KANAKY : LA TENTATION DU TOTALITARISME

En manifestant à un peu plus de 700 pour les services officiels, à plus de 3000 selon les organisateurs, les indépendantistes ont ajouté un éclairage supplémentaire sur ce qui attendrait les Calédoniens en cas d’avènement de Kanaky. Si en effet, les paragraphes économiques et financiers écrits par les défenseurs d’un nouvel Etat sont plutôt vagues, l’esprit qui prévaut se dévoile au gré des différentes agitations liées aux négociations entre Vale NC et New Century Resources. Décryptage.

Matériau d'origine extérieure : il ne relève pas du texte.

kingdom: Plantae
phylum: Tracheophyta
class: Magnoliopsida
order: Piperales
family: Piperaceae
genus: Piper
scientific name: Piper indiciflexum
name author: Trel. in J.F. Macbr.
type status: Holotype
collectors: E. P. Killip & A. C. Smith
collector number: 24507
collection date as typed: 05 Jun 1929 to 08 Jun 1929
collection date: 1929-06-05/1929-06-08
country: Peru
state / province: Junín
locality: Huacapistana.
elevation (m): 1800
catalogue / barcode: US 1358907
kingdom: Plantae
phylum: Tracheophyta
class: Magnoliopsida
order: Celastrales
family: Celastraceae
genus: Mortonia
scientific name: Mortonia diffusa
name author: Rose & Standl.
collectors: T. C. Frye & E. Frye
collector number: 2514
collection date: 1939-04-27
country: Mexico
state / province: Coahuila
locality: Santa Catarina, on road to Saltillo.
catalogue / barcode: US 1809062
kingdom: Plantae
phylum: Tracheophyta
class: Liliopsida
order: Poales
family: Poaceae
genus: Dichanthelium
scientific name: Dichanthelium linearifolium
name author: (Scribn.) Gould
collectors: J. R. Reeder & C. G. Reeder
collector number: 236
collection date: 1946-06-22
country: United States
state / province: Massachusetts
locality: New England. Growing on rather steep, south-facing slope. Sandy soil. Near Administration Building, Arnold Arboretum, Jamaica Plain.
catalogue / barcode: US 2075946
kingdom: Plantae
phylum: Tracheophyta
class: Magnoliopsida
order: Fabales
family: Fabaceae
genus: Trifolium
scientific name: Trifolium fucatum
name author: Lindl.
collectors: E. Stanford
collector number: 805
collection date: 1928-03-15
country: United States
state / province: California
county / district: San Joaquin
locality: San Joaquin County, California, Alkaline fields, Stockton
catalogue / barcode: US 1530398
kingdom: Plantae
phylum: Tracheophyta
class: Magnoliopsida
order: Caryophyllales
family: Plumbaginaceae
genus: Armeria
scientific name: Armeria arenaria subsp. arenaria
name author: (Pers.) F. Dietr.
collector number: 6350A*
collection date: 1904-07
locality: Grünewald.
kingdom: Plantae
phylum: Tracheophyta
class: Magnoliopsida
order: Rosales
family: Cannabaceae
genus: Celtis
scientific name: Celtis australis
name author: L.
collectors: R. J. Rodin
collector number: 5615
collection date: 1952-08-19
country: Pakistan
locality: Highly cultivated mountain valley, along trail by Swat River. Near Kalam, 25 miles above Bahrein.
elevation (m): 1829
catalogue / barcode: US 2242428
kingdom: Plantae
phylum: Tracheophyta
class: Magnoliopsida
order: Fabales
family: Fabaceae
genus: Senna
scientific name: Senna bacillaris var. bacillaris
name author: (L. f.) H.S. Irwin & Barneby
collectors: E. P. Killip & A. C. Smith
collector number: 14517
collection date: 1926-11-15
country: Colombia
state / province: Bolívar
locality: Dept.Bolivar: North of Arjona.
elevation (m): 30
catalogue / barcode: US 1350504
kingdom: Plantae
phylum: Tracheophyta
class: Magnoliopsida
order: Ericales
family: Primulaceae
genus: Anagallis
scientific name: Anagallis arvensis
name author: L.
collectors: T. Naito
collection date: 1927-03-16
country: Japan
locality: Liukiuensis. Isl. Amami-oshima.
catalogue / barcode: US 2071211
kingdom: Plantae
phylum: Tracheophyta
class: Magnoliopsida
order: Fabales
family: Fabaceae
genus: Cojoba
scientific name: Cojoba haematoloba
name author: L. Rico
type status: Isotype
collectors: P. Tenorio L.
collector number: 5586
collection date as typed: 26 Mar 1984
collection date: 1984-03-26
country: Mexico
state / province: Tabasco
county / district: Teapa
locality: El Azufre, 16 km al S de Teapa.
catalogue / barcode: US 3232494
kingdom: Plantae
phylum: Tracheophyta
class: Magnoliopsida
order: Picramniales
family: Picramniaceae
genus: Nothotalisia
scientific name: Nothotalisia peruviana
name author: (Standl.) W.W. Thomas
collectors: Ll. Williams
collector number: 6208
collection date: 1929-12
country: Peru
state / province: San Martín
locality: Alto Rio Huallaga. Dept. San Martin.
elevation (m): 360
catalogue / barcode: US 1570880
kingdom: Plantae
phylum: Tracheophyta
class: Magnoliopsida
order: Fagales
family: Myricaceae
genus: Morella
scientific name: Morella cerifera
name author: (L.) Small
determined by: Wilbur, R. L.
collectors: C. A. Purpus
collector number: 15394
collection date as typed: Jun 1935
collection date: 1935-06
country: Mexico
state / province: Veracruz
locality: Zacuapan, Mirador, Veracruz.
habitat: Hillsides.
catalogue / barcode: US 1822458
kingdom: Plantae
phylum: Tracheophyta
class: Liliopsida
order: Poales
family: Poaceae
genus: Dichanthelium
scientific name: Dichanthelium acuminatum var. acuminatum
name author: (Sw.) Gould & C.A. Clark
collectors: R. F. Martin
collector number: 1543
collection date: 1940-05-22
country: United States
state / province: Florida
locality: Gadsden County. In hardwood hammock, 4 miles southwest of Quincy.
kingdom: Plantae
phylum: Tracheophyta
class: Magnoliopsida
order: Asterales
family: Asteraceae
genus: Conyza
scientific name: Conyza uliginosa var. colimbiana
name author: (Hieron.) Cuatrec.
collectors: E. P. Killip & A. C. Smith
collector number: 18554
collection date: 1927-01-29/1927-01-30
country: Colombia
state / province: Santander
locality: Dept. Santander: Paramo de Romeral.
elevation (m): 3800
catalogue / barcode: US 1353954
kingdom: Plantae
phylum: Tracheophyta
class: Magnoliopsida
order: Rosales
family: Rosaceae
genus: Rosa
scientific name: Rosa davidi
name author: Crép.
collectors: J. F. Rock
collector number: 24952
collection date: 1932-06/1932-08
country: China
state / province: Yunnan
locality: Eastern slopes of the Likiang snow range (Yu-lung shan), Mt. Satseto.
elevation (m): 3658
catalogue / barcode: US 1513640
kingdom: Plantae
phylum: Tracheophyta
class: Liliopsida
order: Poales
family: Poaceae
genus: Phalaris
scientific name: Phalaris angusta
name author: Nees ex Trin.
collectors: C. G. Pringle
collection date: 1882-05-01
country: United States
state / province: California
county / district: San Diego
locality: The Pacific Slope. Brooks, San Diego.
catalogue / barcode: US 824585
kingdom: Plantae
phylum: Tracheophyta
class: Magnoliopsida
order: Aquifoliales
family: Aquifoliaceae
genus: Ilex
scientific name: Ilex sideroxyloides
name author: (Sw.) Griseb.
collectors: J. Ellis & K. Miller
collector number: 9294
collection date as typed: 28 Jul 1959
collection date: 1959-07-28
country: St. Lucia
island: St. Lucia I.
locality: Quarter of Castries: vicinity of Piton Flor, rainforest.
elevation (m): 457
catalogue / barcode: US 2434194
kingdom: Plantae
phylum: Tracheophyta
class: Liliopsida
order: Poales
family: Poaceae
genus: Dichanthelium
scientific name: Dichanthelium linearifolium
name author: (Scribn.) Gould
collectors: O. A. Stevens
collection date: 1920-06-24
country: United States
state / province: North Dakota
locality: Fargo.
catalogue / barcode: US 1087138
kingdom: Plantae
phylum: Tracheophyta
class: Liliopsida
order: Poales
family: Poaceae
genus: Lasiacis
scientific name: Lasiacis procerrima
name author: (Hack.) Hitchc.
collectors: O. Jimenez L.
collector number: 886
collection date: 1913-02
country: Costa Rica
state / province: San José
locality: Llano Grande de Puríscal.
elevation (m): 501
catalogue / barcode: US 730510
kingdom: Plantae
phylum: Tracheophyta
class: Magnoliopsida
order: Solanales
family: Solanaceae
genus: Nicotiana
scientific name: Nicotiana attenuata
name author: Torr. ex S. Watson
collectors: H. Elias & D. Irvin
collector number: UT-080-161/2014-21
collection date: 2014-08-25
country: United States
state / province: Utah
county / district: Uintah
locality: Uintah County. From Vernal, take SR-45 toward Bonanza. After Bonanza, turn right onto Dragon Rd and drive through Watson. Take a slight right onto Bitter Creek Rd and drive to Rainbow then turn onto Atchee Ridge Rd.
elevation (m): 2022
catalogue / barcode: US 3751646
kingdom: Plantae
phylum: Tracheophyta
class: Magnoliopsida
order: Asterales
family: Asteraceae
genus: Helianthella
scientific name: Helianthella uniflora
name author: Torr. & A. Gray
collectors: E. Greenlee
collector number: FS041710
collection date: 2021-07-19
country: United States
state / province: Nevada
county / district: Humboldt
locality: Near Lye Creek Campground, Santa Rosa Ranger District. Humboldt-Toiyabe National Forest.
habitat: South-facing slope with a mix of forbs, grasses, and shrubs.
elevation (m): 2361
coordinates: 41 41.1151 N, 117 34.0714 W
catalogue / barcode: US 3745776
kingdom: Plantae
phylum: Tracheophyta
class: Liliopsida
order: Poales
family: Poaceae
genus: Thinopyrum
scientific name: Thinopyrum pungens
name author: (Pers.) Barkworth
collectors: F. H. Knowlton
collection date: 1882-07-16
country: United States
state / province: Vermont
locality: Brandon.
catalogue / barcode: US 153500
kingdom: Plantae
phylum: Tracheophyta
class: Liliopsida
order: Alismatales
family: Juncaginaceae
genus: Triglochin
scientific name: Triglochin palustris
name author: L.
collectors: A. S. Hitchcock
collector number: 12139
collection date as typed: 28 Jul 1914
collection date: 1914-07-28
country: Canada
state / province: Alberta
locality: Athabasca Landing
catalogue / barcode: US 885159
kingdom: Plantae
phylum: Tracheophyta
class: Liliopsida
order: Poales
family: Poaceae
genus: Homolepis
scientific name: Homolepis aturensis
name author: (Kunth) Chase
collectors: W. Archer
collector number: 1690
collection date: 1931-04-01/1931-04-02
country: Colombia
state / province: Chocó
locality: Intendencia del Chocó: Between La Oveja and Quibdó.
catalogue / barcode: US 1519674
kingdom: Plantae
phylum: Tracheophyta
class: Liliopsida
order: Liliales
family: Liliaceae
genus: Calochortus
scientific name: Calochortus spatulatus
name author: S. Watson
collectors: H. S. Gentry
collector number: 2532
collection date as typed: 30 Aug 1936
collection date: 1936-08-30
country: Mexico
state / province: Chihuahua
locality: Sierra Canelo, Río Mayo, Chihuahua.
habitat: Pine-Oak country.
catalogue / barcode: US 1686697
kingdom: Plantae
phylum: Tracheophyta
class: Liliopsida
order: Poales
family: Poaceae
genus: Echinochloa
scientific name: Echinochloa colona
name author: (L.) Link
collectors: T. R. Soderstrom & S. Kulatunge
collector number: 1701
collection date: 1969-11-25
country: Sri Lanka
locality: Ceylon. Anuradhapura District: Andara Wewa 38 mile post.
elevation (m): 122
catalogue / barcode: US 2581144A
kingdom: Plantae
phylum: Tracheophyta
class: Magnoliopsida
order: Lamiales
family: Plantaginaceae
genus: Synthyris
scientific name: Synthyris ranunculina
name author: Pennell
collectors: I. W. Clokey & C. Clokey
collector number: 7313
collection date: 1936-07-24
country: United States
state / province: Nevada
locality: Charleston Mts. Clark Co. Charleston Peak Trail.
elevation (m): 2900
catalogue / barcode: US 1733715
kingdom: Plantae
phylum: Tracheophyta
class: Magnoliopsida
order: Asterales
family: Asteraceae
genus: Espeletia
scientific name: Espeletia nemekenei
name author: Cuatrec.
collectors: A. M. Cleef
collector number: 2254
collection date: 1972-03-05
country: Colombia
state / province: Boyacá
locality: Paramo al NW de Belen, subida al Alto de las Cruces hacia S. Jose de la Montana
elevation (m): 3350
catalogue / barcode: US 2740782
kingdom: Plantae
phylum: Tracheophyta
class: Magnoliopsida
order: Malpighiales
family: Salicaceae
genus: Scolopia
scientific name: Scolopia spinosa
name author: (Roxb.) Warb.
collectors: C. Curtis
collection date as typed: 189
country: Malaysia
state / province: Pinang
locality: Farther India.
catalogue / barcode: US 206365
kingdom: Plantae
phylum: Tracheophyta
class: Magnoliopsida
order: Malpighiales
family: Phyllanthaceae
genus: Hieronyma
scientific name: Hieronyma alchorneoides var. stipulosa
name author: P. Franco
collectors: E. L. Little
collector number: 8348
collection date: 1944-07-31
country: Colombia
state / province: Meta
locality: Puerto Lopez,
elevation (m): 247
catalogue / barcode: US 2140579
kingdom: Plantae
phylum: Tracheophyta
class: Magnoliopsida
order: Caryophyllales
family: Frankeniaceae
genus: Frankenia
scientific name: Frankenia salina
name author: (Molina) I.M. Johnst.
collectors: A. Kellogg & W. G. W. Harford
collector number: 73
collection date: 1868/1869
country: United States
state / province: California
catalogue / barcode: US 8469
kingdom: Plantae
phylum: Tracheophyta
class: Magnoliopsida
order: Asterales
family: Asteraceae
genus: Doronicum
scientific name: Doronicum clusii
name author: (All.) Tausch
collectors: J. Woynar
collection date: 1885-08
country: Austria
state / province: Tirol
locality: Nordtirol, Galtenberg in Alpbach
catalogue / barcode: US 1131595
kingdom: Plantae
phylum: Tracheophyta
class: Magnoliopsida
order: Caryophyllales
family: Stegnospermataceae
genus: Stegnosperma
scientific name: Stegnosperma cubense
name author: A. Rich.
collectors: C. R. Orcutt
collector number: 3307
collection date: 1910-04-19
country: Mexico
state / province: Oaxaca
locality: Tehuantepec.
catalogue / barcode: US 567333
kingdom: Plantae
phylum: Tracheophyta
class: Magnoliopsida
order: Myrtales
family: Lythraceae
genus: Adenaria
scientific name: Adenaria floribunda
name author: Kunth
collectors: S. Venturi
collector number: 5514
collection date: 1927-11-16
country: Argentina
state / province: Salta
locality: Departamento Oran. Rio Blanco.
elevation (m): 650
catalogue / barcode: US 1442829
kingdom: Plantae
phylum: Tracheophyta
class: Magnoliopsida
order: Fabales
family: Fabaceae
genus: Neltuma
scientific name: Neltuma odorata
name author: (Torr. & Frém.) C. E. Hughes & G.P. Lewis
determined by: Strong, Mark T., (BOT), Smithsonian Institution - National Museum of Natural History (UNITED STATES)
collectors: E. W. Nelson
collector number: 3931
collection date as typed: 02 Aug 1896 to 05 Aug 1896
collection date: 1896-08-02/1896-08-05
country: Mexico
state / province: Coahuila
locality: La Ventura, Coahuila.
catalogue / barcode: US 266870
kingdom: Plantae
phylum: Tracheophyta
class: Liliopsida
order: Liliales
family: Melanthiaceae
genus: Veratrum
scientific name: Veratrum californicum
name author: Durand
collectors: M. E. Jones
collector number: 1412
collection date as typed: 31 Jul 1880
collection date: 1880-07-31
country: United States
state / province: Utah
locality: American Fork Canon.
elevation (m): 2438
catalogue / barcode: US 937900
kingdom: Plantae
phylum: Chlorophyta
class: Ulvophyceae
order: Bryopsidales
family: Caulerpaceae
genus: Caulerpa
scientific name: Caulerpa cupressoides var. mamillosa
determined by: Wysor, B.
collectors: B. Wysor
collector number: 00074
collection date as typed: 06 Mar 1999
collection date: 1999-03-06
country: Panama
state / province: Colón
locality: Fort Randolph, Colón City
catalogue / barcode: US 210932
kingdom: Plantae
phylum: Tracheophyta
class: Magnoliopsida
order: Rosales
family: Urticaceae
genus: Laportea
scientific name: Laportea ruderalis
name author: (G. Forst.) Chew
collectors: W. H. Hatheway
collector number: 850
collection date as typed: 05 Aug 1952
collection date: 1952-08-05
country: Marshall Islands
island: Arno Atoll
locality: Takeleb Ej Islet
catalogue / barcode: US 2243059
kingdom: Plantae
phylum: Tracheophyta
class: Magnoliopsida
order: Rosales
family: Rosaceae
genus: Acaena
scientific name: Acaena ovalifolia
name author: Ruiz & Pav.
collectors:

UNE LIBERTÉ DU COMMERCE ET DE L’INDUSTRIE ENTRE PARENTHÈSES
En exigeant que Vale NC renonce à une discussion libre avec un éventuel repreneur au profit d’une société coréenne dont le faux nez serait la SMSP, les manifestants donnent une idée plus claire sur le concept d’économie et de liberté de Kanaky. Il est vrai que l’hypothétique nouvel Etat se définit d’abord comme socialiste, et l’on sait, à présent, qu’il ne s’agit pas d’une social-démocratie, mais d’un socialisme originel comme il n’en existe pratiquement plus dans le monde.

C’est évidemment l’idéologie qui prime, au détriment des fondements rationnels de l’économie moderne. Plus grave, en méconnaissant certaines règles simples que la Chine a mises en place en Afrique en rendant les Africains otages d’une dette qu’il ne pourront jamais rembourser, cette idéologie met en danger le patrimoine minier de la Nouvelle-Calédonie.

LES ACCORDS SONT BIEN MORTS
Politiquement, cette incursion directe de la province Nord dans des affaires relevant tout de même de la province Sud, n’a plus rien à voir avec ce que les commentateurs ont appelé « l’esprit des Accords ». Il s’agit à présent du retour aux luttes d’influence et aux combats politiques. Certes, c’est bien le lot d’un scrutin d’autodétermination. Mais adieu les grandes incantations sur le « destin commun », les principes d’échanges équilibrés et respectueux entre les provinces, adieu la Calédonie d’un « avenir partagé ».

A l’évidence, Kanaky ne serait pas faite de ce bois. En matière économique, en tout cas, l’idée serait bien de mettre le pays en coupe réglée façon République Socialiste. Certes, on est loin, dans les urnes, de la souveraineté pleine et entière. Mais l’idée fait froid dans le dos lorsqu’on imagine, de surcroît, tout le reste.